I have elected to finish up the year with this particular car for two reasons, I've always liked the body style and my dear friend, the late and, yes, great CW Jones built this one.
The Ford Model B was produced starting with model year 1932 and ending with 1934. It was a much updated version of the Model A and was replaced by the 1935 Ford Model 48. Strictly speaking, the Model B was a four-cylinder car with a much improved version of the Model A engine, but Ford also began producing a very similar car with Ford's new flathead V-8 engine. The V-8 car was marketed as the Model 18, although it is commonly called the Ford V-8 and, other than the engine, is virtually identical to the Model B, both mated to a manual 3-speed transmission and running Firestone 525/550x17 tires.
Up to this time, Ford had produced only one "model" at a time with range of body options and retained the idea of a single basic platform, despite the engine choice and two associated model designations. (This explains why the name "Ford V-8" by itself was sufficiently descriptive in the early 1930s; it was the Ford with a V-8, unlike in later decades, when various models had so many options.) Model B and Model 18 Fords came in a large variety of body styles: two-door roadster, two-door cabriolet, four-door phaeton, two-door and four-door sedans, four-door “woodie” station wagon, two-door Victoria, two-door convertible sedan, panel and sedan deliveries, five-window coupe, a sport coupe (stationary soft top) and the three-window deluxe coupe. Prices ranged from $495 for the roadster and the coupe's $490 to the $650 convertible sedan. Production totals numbered from 12,597 for the roadster to 124,101 for the two-door sedan. 298,647 V8-powered Bs sold in 1932, and except for the fact Ford could not keep up with demand, the four-cylinder B would have been a disaster: dealers switched customers to them from the V8, and even then sold only 133,539, in part because the V-8 cost only $10 more. Today, the roadster and coupe are most sought after, as these body styles are the most popular for streetrods and intact classic examples have become rare.
The Model 18 was the first low-priced, mass-marketed car to include a V-8 engine, an important milestone in American automotive history. The V-8 was rated at 65 hp when introduced, but power increased significantly (85 hp) with improvements to the carburetor and ignition in later years. This engine choice was more popular than the four-cylinder, which was essentially a variant of the Model A engine with improvements to balancing and lubrication. In both models, the fuel tank was located in the lower rear of the car, as is typical in modern cars, rather than in the cowl as in the Model A and late Model T, requiring Ford to include an engine-driven fuel pump rather than rely on gravity feed.
Today, the 1932 Model B is a highly collectible car that people will pay thousands of dollars to restore to exact original style. During the WWII period, the Model Bs and V-8s were frequently altered into hot rods. Since the 1970s, 1932 bodies and frames have been reproduced either in fiberglass or lately in steel, which has helped resolve bodywork shortages, and increased the number of "rods" being created or restored.

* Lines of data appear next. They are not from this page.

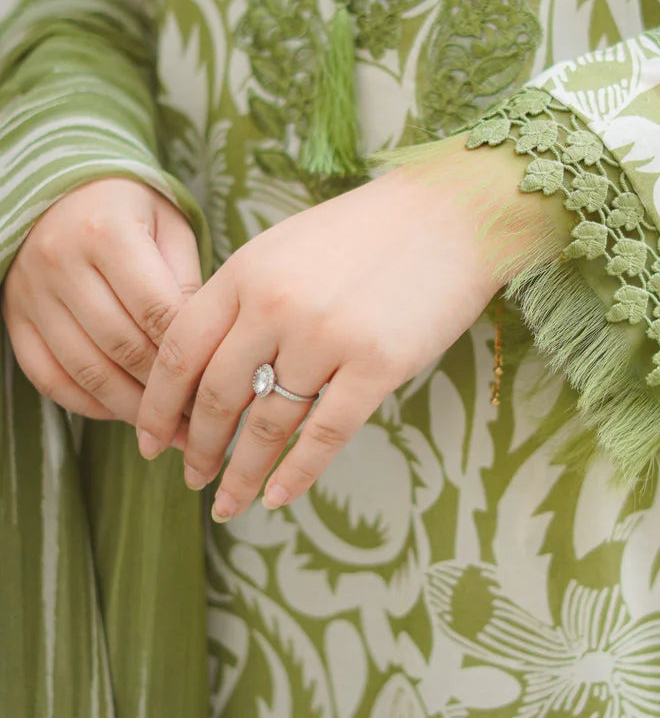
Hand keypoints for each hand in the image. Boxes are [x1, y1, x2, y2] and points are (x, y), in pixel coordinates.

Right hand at [2, 177, 202, 434]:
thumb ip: (187, 281)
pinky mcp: (14, 316)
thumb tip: (209, 351)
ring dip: (131, 409)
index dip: (189, 354)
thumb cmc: (132, 211)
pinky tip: (123, 413)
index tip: (220, 385)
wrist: (60, 189)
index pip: (156, 310)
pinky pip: (48, 376)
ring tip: (169, 431)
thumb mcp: (169, 227)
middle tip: (201, 421)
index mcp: (107, 232)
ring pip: (85, 369)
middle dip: (165, 391)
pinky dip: (87, 404)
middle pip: (121, 346)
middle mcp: (61, 262)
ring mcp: (32, 293)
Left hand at [136, 152, 556, 519]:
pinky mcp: (378, 364)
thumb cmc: (370, 233)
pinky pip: (325, 434)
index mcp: (246, 272)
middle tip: (190, 478)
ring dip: (242, 473)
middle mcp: (277, 305)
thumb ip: (243, 298)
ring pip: (268, 424)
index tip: (149, 440)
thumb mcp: (286, 248)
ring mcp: (327, 336)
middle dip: (197, 448)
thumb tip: (205, 365)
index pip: (180, 351)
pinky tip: (279, 497)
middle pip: (216, 395)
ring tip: (229, 503)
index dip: (158, 405)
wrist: (453, 213)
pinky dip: (297, 473)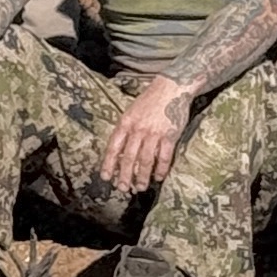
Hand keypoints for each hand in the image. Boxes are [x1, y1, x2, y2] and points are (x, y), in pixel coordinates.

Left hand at [98, 76, 189, 193]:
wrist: (170, 87)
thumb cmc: (149, 101)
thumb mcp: (131, 112)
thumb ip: (126, 131)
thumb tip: (121, 153)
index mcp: (126, 123)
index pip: (114, 147)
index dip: (109, 164)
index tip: (106, 177)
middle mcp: (138, 129)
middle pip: (129, 157)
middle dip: (124, 176)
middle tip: (123, 188)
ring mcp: (154, 133)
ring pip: (145, 160)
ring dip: (142, 176)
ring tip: (140, 187)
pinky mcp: (170, 136)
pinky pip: (164, 157)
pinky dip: (161, 169)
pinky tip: (159, 177)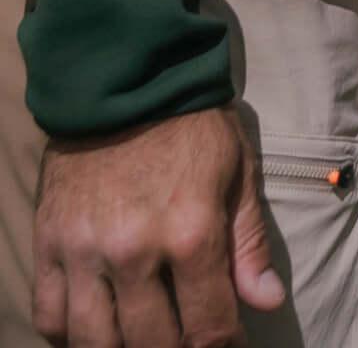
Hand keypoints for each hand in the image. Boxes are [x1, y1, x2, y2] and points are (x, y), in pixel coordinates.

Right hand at [34, 103, 284, 345]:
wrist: (124, 78)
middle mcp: (134, 251)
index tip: (227, 346)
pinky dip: (71, 336)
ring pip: (97, 343)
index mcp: (191, 232)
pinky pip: (51, 318)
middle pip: (153, 346)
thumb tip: (266, 302)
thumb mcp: (238, 171)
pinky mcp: (48, 245)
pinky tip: (96, 328)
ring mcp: (84, 252)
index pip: (208, 328)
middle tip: (186, 340)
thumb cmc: (191, 125)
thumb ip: (249, 243)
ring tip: (143, 338)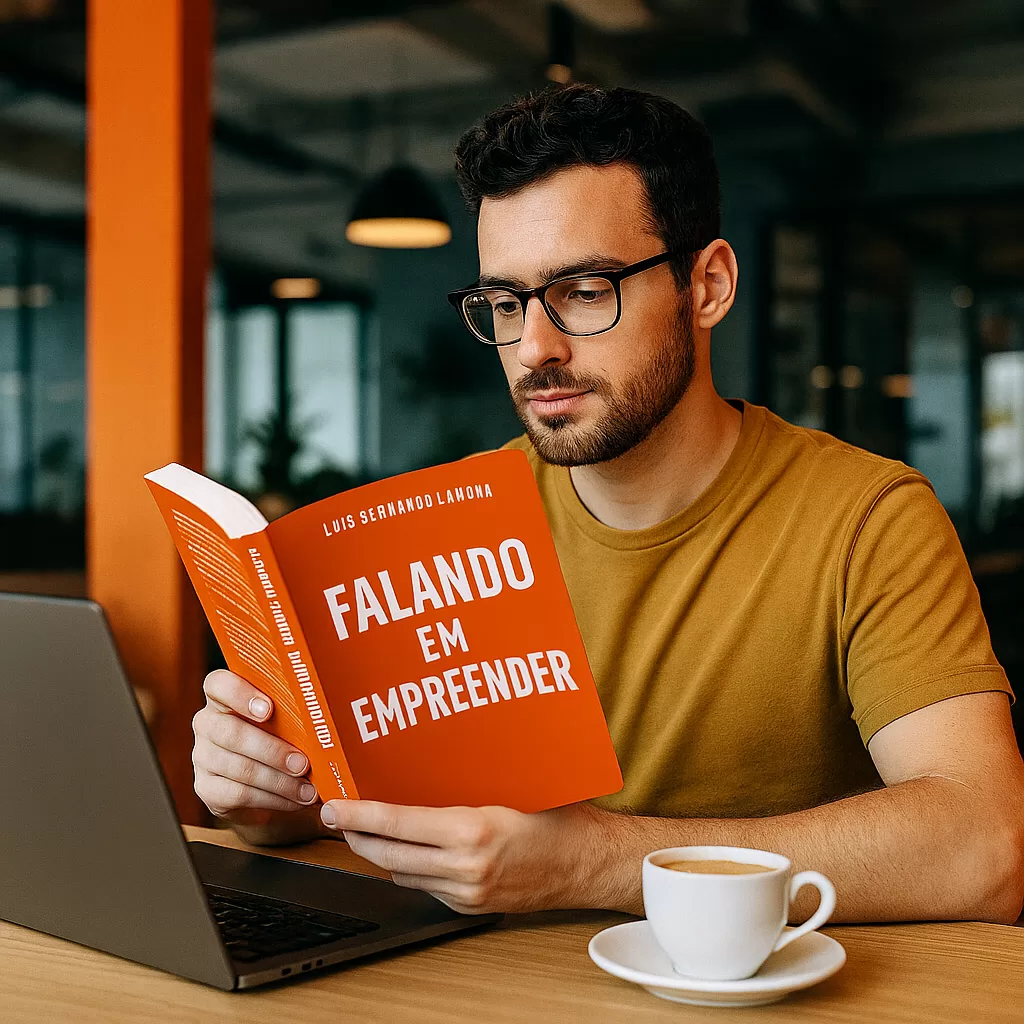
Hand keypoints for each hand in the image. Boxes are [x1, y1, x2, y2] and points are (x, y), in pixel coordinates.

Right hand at [192, 669, 319, 830]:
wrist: (259, 785)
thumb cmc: (278, 740)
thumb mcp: (284, 721)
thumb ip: (293, 713)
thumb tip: (326, 720)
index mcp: (224, 697)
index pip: (219, 685)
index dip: (240, 694)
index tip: (269, 710)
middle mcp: (207, 723)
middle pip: (230, 732)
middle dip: (272, 750)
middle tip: (302, 764)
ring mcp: (202, 756)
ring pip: (238, 768)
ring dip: (279, 781)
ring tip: (307, 790)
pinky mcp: (205, 787)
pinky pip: (237, 794)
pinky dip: (271, 799)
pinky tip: (292, 800)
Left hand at [318, 799, 620, 913]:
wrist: (586, 863)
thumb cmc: (557, 815)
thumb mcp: (510, 787)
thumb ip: (465, 784)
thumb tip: (423, 762)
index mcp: (472, 830)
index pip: (397, 822)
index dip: (359, 814)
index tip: (335, 805)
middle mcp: (465, 867)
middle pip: (387, 854)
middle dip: (356, 835)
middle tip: (337, 815)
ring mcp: (466, 892)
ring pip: (401, 873)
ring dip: (381, 852)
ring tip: (366, 829)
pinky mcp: (471, 907)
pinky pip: (425, 887)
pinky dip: (410, 868)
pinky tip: (408, 849)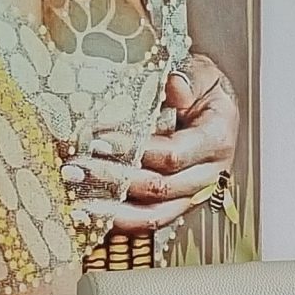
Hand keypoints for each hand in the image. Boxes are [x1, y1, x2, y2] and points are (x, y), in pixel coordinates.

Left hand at [64, 54, 238, 233]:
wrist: (210, 105)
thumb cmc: (203, 89)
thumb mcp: (201, 72)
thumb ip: (188, 77)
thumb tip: (174, 85)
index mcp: (217, 139)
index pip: (173, 154)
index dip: (135, 150)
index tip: (100, 140)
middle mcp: (210, 173)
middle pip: (161, 188)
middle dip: (115, 179)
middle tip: (77, 168)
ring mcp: (194, 194)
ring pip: (155, 215)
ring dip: (113, 211)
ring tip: (77, 201)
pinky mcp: (178, 205)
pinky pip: (149, 221)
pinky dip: (120, 222)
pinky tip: (91, 214)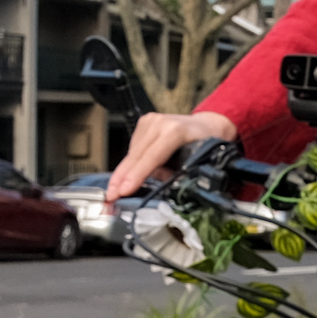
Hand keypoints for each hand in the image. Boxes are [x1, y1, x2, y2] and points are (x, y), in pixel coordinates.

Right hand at [105, 107, 237, 201]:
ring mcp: (150, 121)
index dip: (137, 176)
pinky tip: (128, 176)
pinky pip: (133, 149)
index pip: (151, 157)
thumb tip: (160, 187)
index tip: (124, 191)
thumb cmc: (205, 143)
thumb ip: (179, 175)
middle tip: (111, 196)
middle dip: (121, 179)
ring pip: (132, 154)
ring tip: (119, 191)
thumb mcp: (199, 162)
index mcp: (174, 131)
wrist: (206, 125)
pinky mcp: (144, 123)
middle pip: (136, 156)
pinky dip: (131, 164)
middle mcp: (160, 123)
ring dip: (124, 174)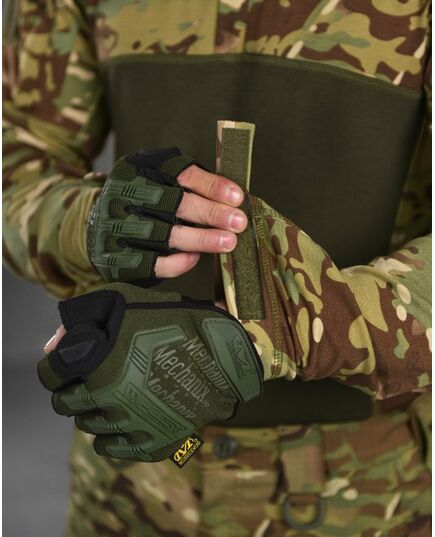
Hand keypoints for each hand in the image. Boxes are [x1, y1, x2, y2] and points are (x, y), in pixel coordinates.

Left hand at [38, 283, 262, 461]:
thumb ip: (83, 319)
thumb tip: (51, 347)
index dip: (56, 367)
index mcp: (99, 363)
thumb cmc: (174, 320)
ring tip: (112, 395)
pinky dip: (110, 437)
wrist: (224, 353)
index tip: (68, 363)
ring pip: (88, 427)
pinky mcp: (152, 442)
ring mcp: (132, 424)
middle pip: (66, 405)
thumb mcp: (125, 301)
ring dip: (93, 411)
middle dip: (73, 389)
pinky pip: (112, 449)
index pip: (51, 376)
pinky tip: (120, 420)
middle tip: (92, 378)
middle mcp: (109, 398)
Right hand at [87, 148, 246, 285]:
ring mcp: (117, 226)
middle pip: (173, 203)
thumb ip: (190, 185)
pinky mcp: (116, 257)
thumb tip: (233, 200)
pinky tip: (195, 258)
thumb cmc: (143, 202)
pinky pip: (152, 263)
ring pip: (165, 234)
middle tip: (238, 222)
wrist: (95, 225)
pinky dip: (177, 262)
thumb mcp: (159, 180)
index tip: (237, 197)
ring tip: (228, 242)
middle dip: (210, 213)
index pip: (180, 173)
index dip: (210, 185)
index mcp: (139, 169)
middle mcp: (124, 195)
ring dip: (200, 239)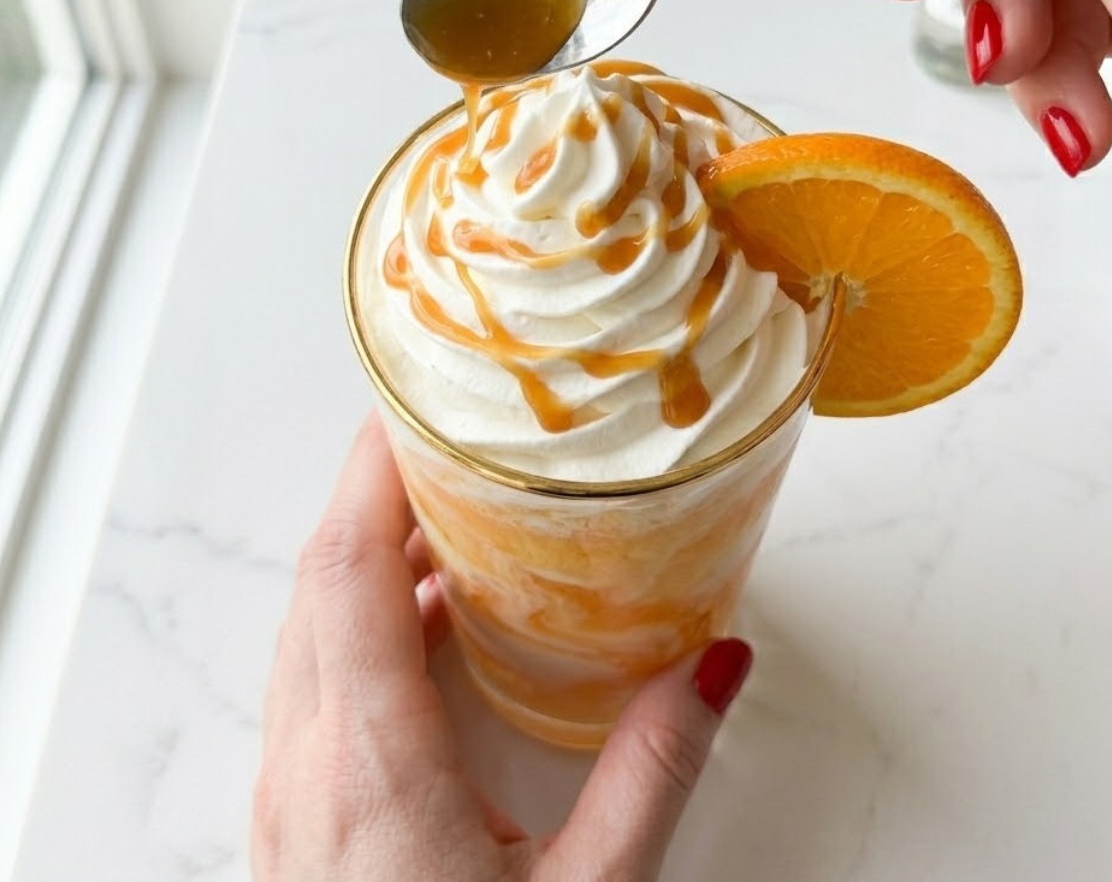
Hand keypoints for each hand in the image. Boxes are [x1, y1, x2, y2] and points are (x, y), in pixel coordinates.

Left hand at [252, 414, 751, 881]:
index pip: (347, 571)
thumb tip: (718, 664)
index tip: (406, 403)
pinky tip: (427, 622)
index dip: (370, 474)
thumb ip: (653, 775)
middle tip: (440, 434)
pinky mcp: (297, 813)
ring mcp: (289, 789)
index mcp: (370, 763)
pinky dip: (360, 616)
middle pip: (318, 579)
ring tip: (443, 510)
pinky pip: (314, 676)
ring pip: (308, 625)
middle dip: (372, 491)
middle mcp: (308, 761)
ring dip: (364, 553)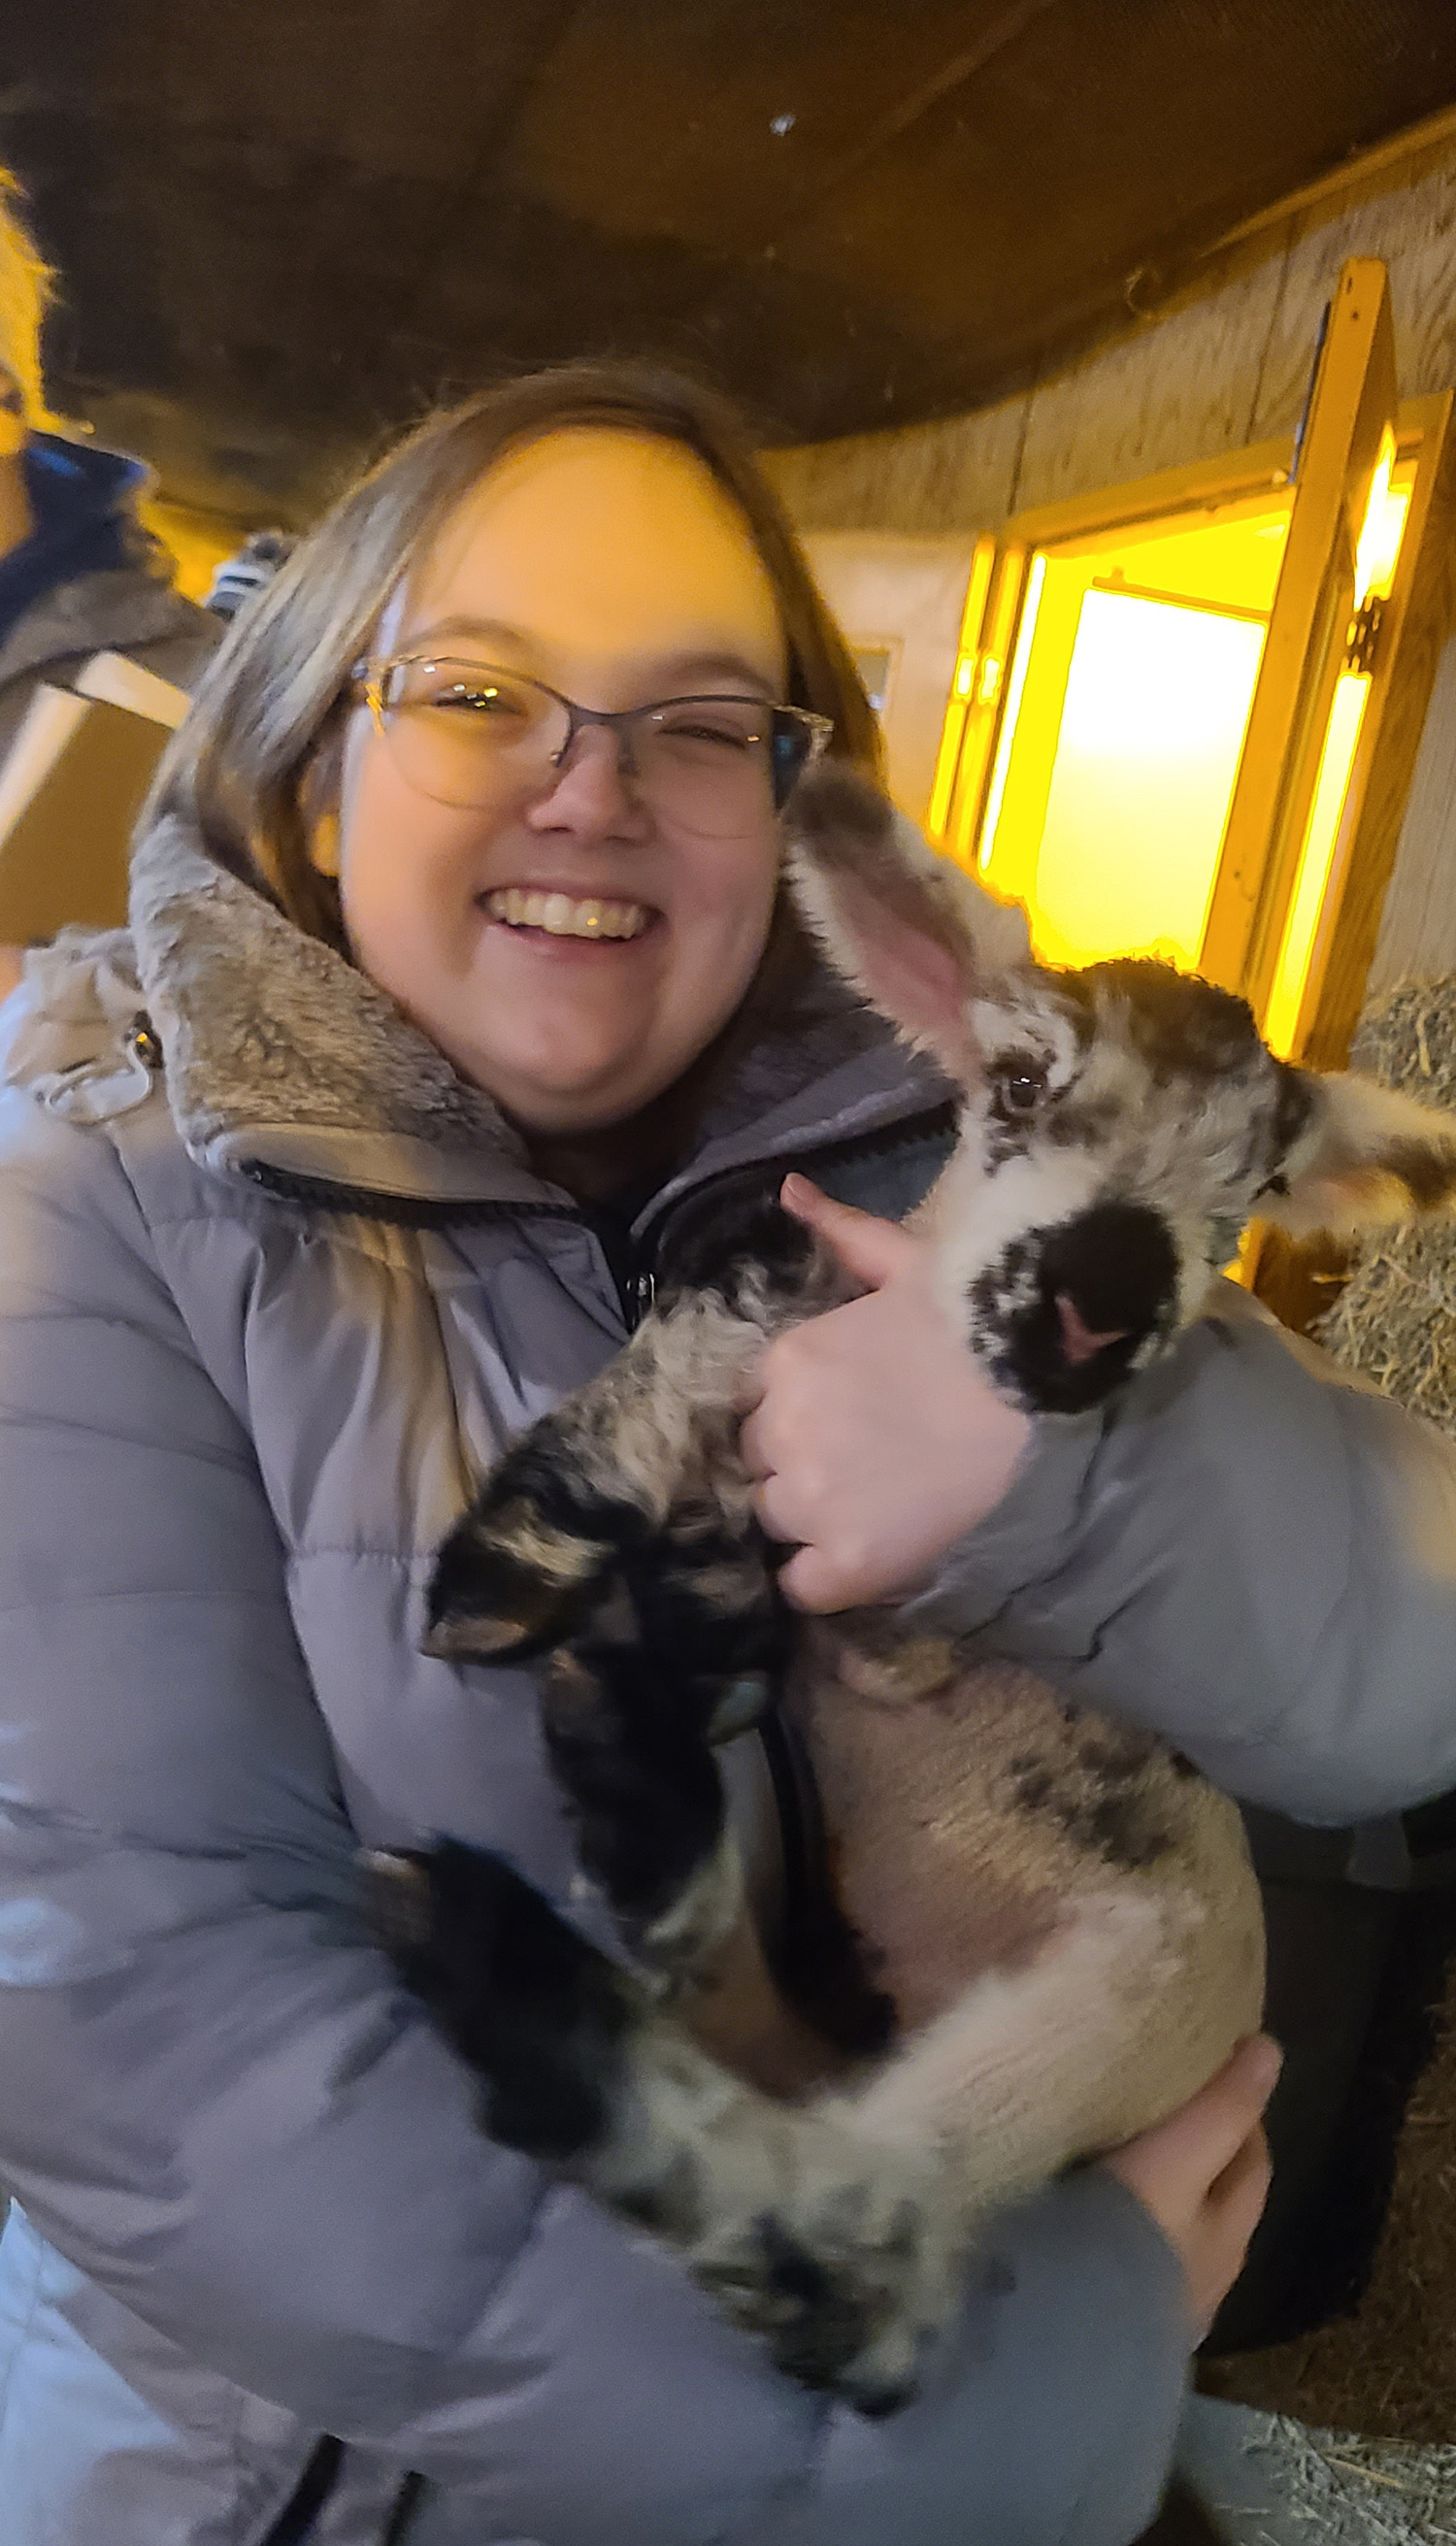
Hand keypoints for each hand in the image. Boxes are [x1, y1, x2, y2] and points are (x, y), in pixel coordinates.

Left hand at [738, 1174, 1031, 1610]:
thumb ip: (841, 1233)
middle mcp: (785, 1430)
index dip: (788, 1415)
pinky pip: (798, 1587)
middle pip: (757, 1464)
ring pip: (772, 1521)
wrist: (1051, 1400)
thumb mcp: (909, 1265)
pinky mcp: (851, 1562)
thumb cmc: (983, 1324)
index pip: (748, 1404)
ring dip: (807, 1520)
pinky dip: (820, 1579)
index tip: (833, 1420)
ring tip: (870, 1507)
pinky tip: (859, 1558)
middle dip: (793, 1465)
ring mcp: (813, 1501)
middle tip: (859, 1464)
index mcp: (788, 1360)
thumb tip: (786, 1189)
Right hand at [1102, 2035, 1280, 2337]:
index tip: (1209, 2070)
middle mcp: (1204, 2274)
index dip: (1240, 2114)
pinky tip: (1077, 2213)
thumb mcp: (1181, 2157)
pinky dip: (1112, 2227)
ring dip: (1152, 2195)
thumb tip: (1270, 2048)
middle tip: (1157, 2105)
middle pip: (1214, 2200)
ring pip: (1168, 2232)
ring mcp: (1157, 2303)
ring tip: (1110, 2153)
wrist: (1072, 2333)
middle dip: (1198, 2155)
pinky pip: (1120, 2257)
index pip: (1252, 2162)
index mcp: (1229, 2236)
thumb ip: (1221, 2108)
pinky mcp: (1107, 2317)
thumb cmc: (1134, 2234)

Being the perfectionist, when CW built a car, it was always a work of art. The original '34s had a bowed wooden top kind of like a moon roof, prone to rotting (he welded a solid steel top on the car). Under-the-hood improvements included a Ram Jet 350 injected crate motor, a 700R4 transmission, a custom radiator, and air conditioning. The interior was completely updated including a custom dash with TCI gauges, a GPS-Radio-CD system, seats, carpet, and headliner.
CW and Paula originally bought the car in Salinas in June 2007 where it had been sitting in a barn for years and looked it. He finished his car project in less than two years.